Et ce jeudi, et parallèlement à une visite qu’effectue sur place le premier ministre, Abdelmalek Sellal, des informations, difficiles à confirmer pour l’instant, font état de la possibilité d’aller vers une solution encore plus radicale : imposer un état de siège dans la wilaya.

Le choix d’aller vers plus de fermeté a été pris lors de la réunion présidée, mercredi, par le chef de l’Etat. Ce dernier a annoncé la décision de donner à l’armée, à travers le chef de la 4ème région, le Général-Major Abderrezak Chérif, tous les pouvoirs dans la région. C’est ce chef militaire, qui s’est déplacé sur les lieux à deux reprises depuis le début des évènements, qui est chargé de « coordonner » les actions des autorités locales et des services de sécurité.

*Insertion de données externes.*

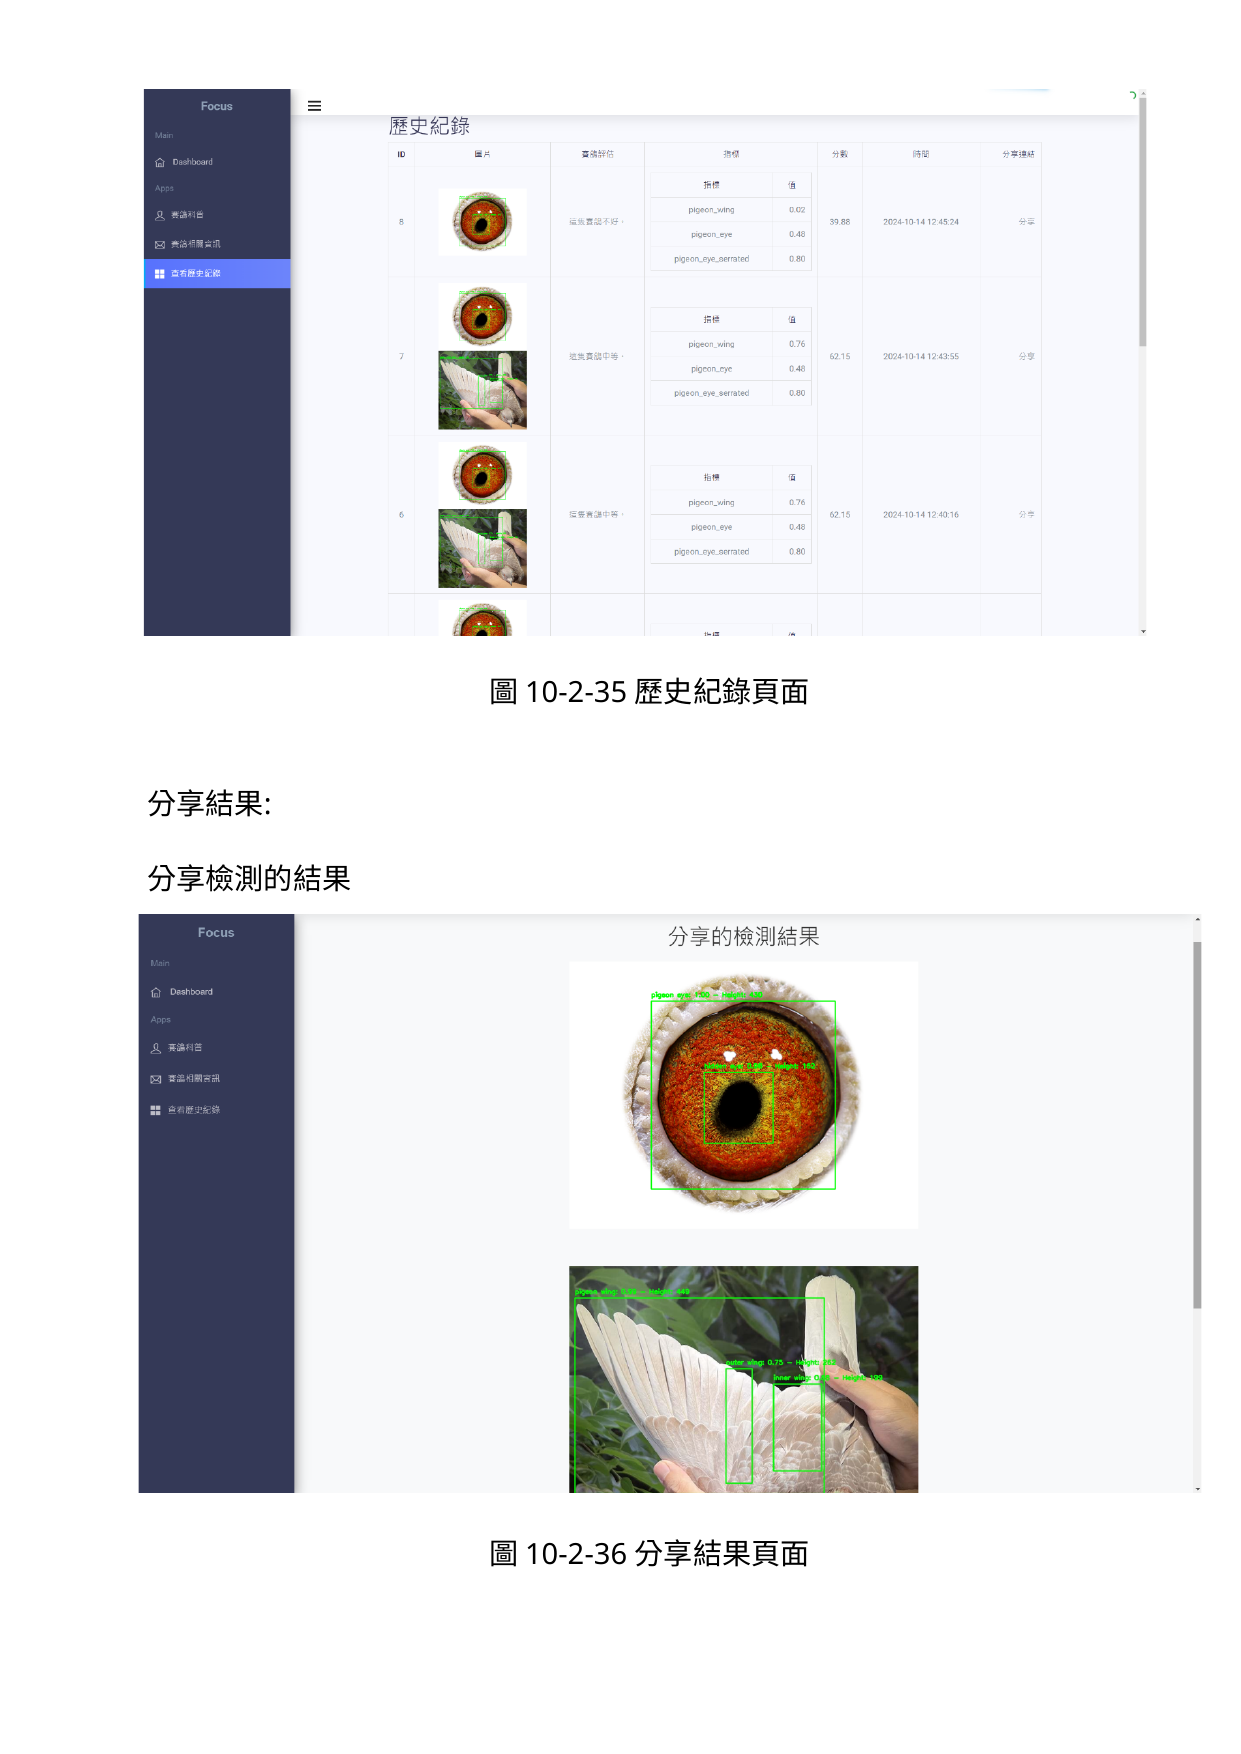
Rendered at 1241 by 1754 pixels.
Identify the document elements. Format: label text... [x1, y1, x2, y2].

picture [138, 914, 1202, 1493]
text 分享檢測的結果 [89, 839, 1152, 914]
text 圖 10-2-6 歷史紀錄頁面 [89, 652, 1152, 727]
text 分享結果: [89, 764, 1152, 839]
picture [143, 89, 1147, 636]
text 圖 10-2-7 分享結果頁面 [89, 1514, 1152, 1589]
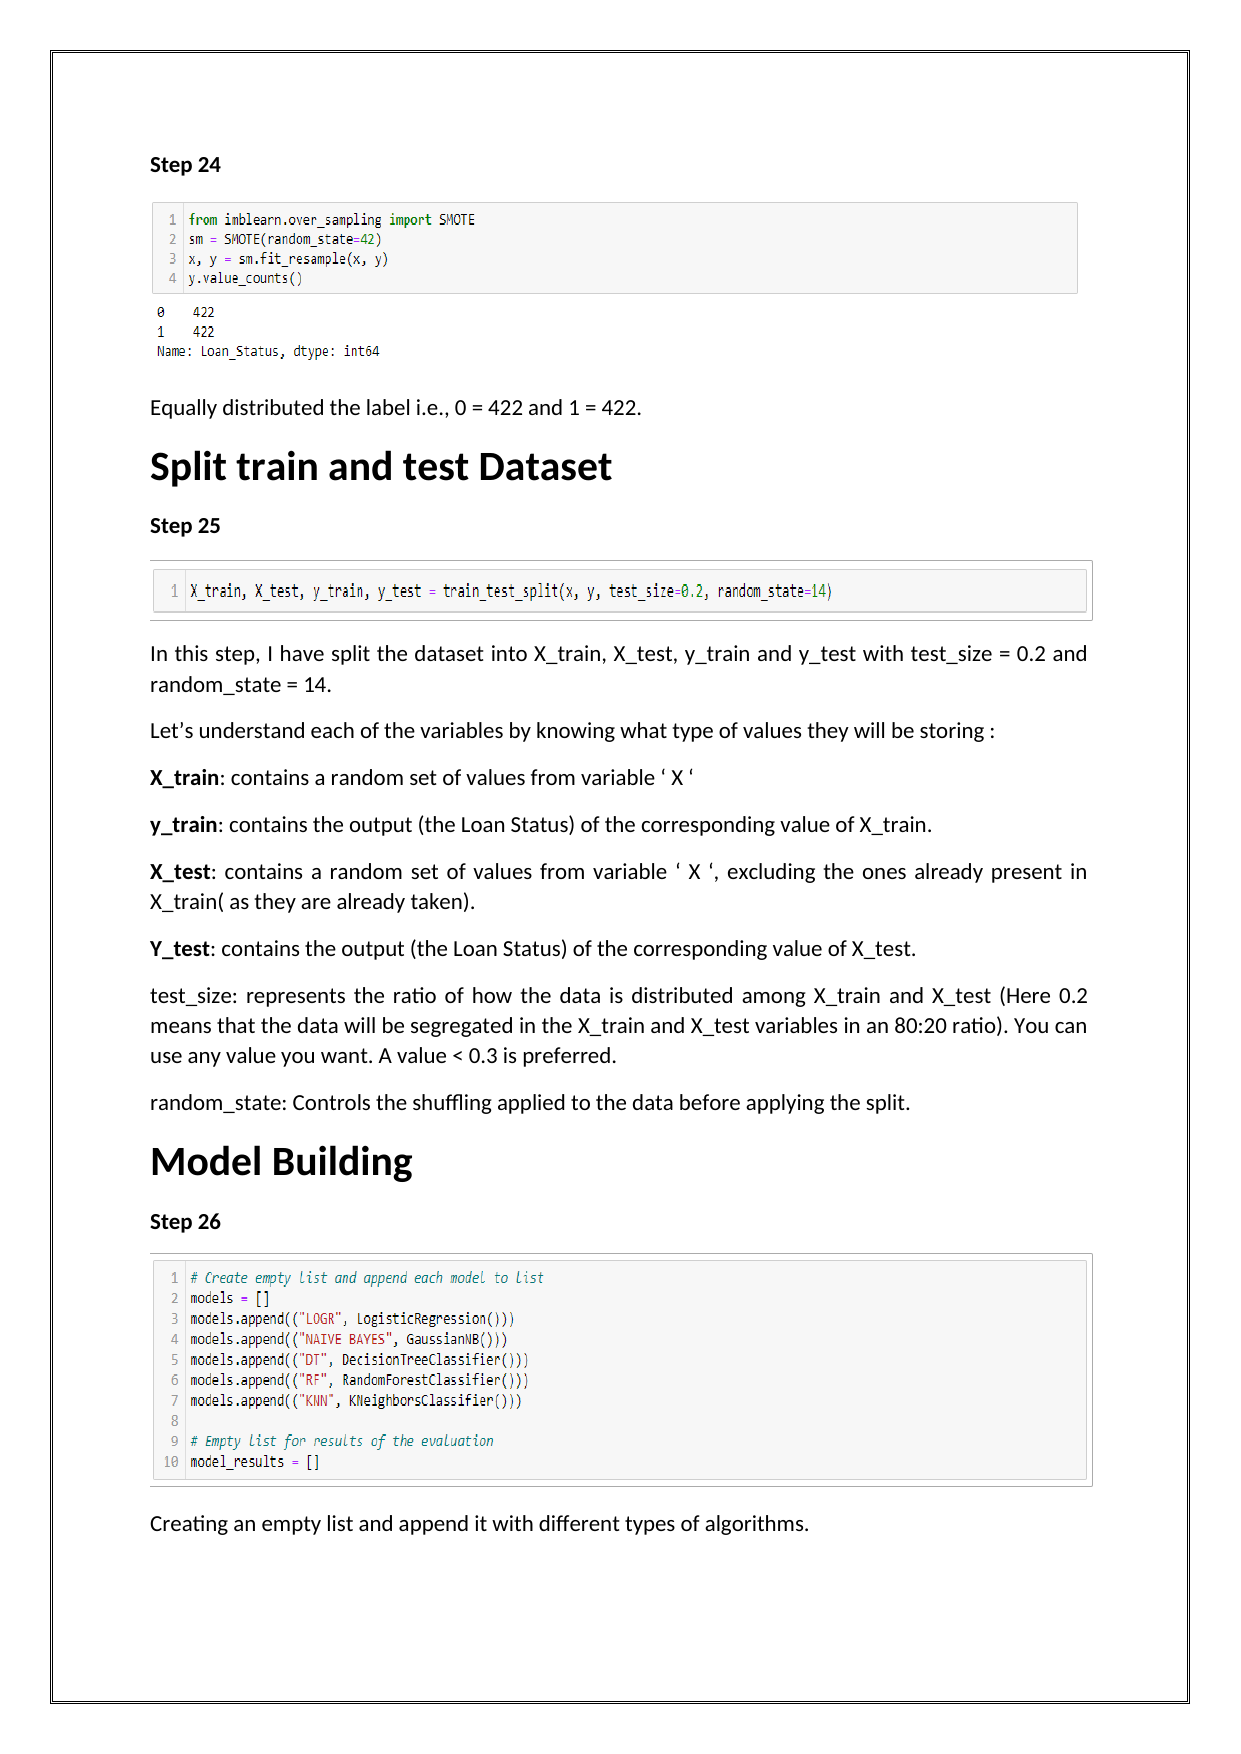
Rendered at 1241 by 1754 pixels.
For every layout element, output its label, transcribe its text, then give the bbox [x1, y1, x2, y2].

text Equally distributed the label i.e., 0 = 422 and 1 = 422. [150, 393, 1090, 421]
text In this step, I have split the dataset into X_train, X_test, y_train and y_test with test_size = 0.2 and random_state = 14. [150, 639, 1090, 698]
text Split train and test Dataset [150, 439, 1090, 490]
picture [150, 1253, 1095, 1491]
text y_train: contains the output (the Loan Status) of the corresponding value of X_train. [150, 810, 1090, 838]
text Model Building [150, 1135, 1090, 1186]
picture [150, 557, 1095, 621]
text Step 24 [150, 150, 1090, 178]
text random_state: Controls the shuffling applied to the data before applying the split. [150, 1088, 1090, 1116]
text Let’s understand each of the variables by knowing what type of values they will be storing : [150, 717, 1090, 744]
text X_train: contains a random set of values from variable ‘ X ‘ [150, 763, 1090, 791]
text Step 26 [150, 1207, 1090, 1235]
text Step 25 [150, 511, 1090, 539]
text X_test: contains a random set of values from variable ‘ X ‘, excluding the ones already present in X_train( as they are already taken). [150, 857, 1090, 915]
text test_size: represents the ratio of how the data is distributed among X_train and X_test (Here 0.2 means that the data will be segregated in the X_train and X_test variables in an 80:20 ratio). You can use any value you want. A value < 0.3 is preferred. [150, 981, 1090, 1069]
picture [150, 196, 1085, 374]
text Y_test: contains the output (the Loan Status) of the corresponding value of X_test. [150, 934, 1090, 962]
text Creating an empty list and append it with different types of algorithms. [150, 1509, 1090, 1537]
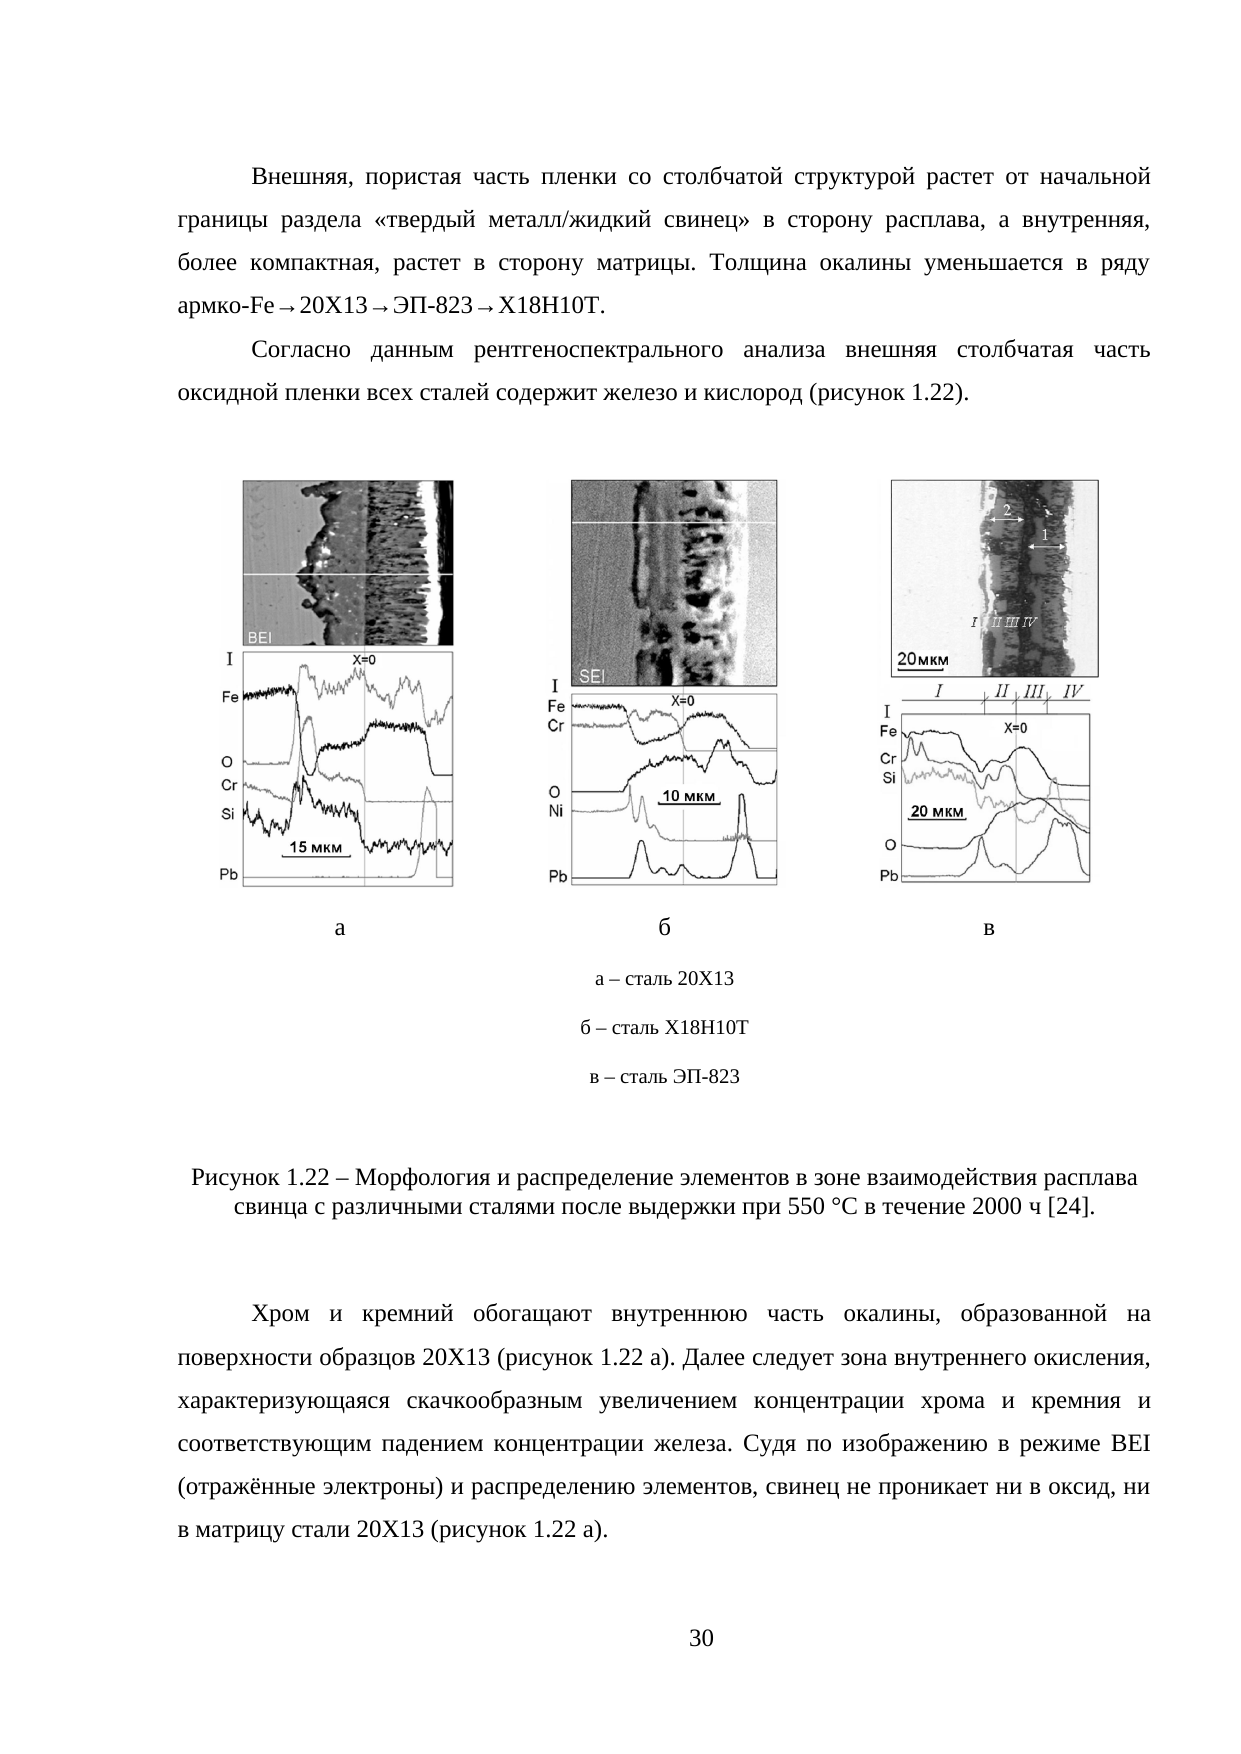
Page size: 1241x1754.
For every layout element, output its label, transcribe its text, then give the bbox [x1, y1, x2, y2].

table_header б [502, 474, 827, 966]
picture [542, 473, 787, 888]
text Согласно данным рентгеноспектрального анализа внешняя столбчатая часть оксидной пленки всех сталей содержит железо и кислород (рисунок 1.22). [177, 334, 1152, 406]
table_header а [178, 474, 502, 966]
text в – сталь ЭП-823 [177, 1064, 1152, 1088]
picture [877, 473, 1101, 888]
text Внешняя, пористая часть пленки со столбчатой структурой растет от начальной границы раздела «твердый металл/жидкий свинец» в сторону расплава, а внутренняя, более компактная, растет в сторону матрицы. Толщина окалины уменьшается в ряду армко-Fe→20Х13→ЭП-823→Х18Н10Т. [177, 161, 1152, 319]
text б – сталь Х18Н10Т [177, 1015, 1152, 1039]
text Рисунок 1.22 – Морфология и распределение элементов в зоне взаимодействия расплава свинца с различными сталями после выдержки при 550 °С в течение 2000 ч [24]. [177, 1162, 1152, 1220]
text а – сталь 20Х13 [177, 966, 1152, 990]
table_header в [827, 474, 1151, 966]
picture [217, 473, 463, 888]
text Хром и кремний обогащают внутреннюю часть окалины, образованной на поверхности образцов 20Х13 (рисунок 1.22 а). Далее следует зона внутреннего окисления, характеризующаяся скачкообразным увеличением концентрации хрома и кремния и соответствующим падением концентрации железа. Судя по изображению в режиме BEI (отражённые электроны) и распределению элементов, свинец не проникает ни в оксид, ни в матрицу стали 20Х13 (рисунок 1.22 а). [177, 1298, 1152, 1543]
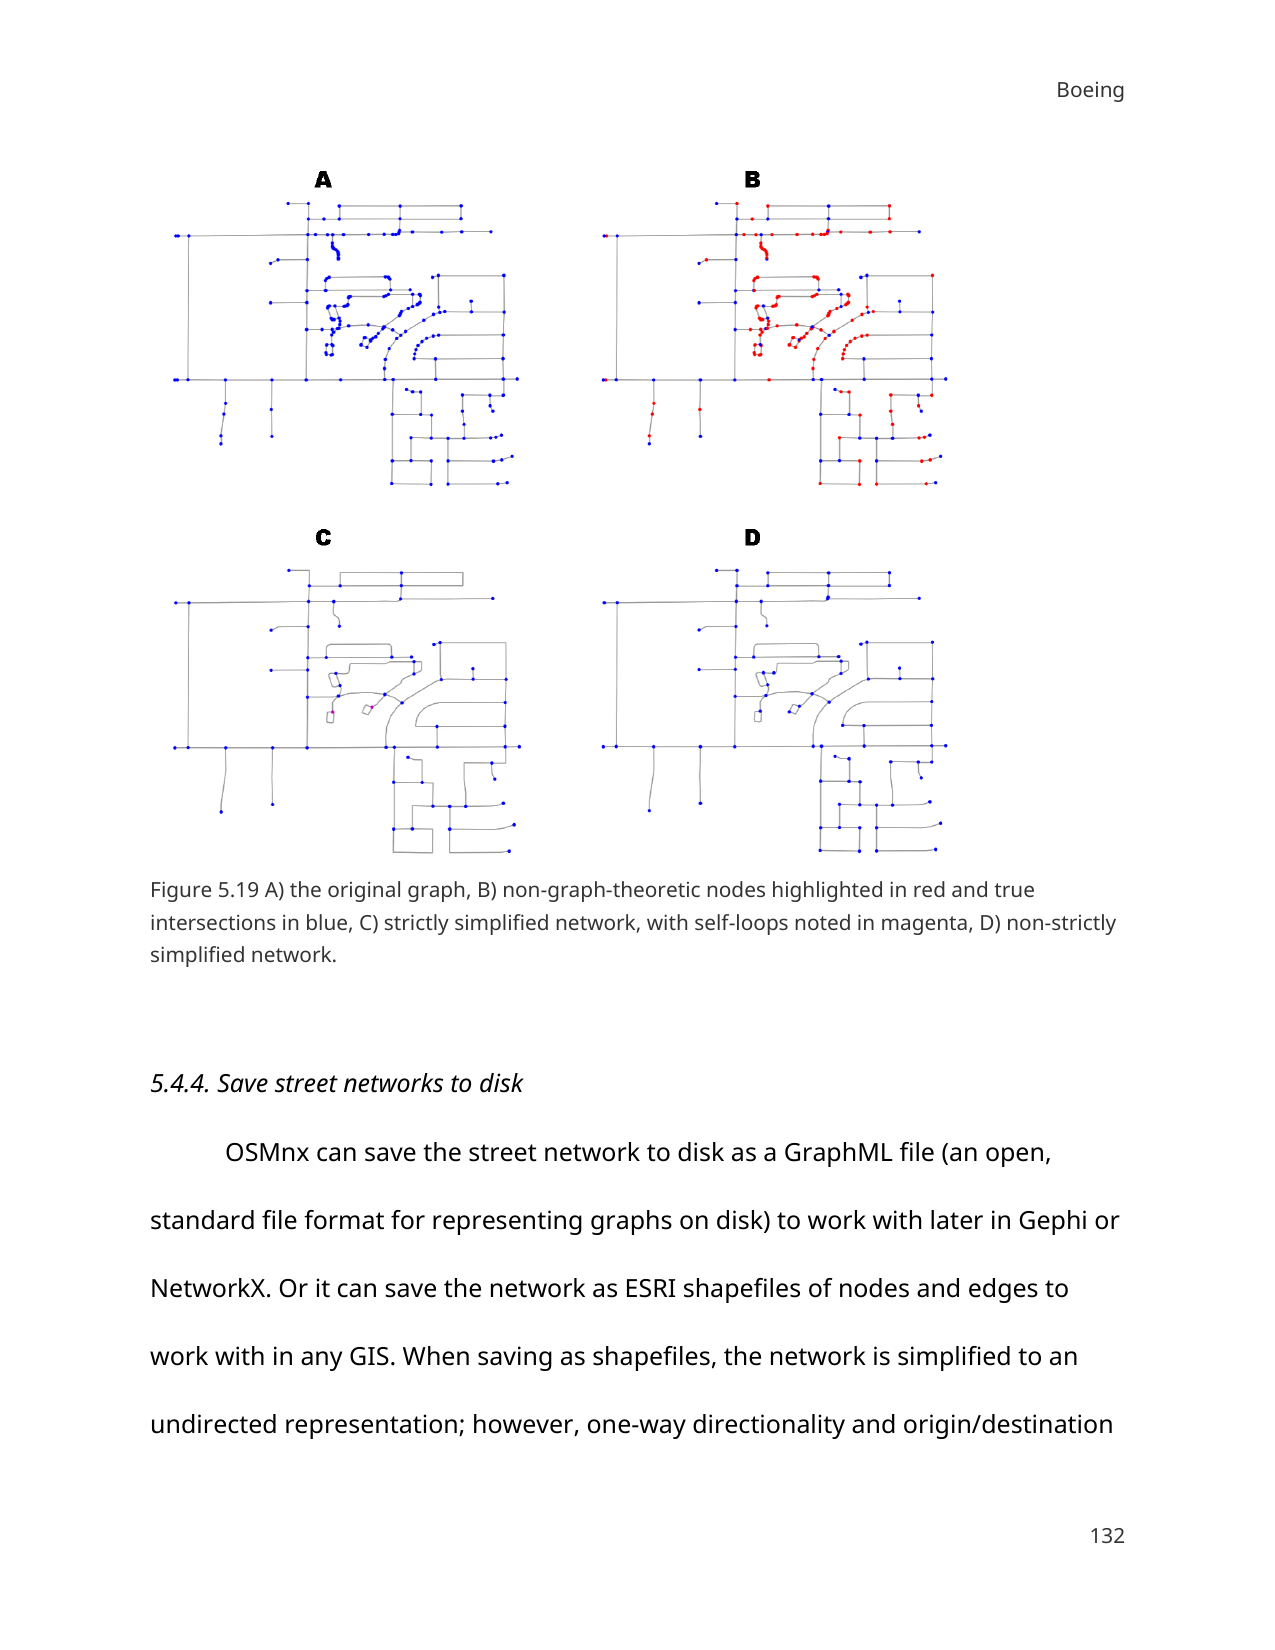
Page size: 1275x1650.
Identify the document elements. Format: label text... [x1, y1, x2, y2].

Cette décision est rendue nécessaire suite à une grande circulation des armes dans la région. L’usage massif des armes a donné à Ghardaïa les allures d’une guerre civile. Une situation que les autres services de sécurité ne peuvent pas gérer pour le moment.

L’autre mesure qui pourra être décrétée dans le cas où la situation ne se règle pas est celle d’aller vers l’instauration d’un couvre-feu total ou partiel dans les quartiers de Ghardaïa qui connaissent d’énormes troubles. La décision peut s’avérer indispensable surtout que plusieurs témoins évoquent la présence de personnes armées encagoulées dans certains quartiers. Ce sont ces personnes qui auraient provoqué le plus grand nombre de morts.

Par ailleurs, les premières conséquences de la réunion qu’a présidée Bouteflika mercredi commencent à être mises en place. Ainsi, selon plusieurs sources médiatiques, le procureur général près la Cour de Ghardaïa aurait demandé l’arrestation de Kamel-Eddine Fekhar, un activiste mozabite connu pour son langage extrémiste. D’autres activistes, qui écument notamment les réseaux sociaux, sont dans le collimateur de la justice.

Pour l’heure, déployée dans la vallée du M’zab, est restée discrète en attendant l’inhumation des victimes des massacres de mercredi.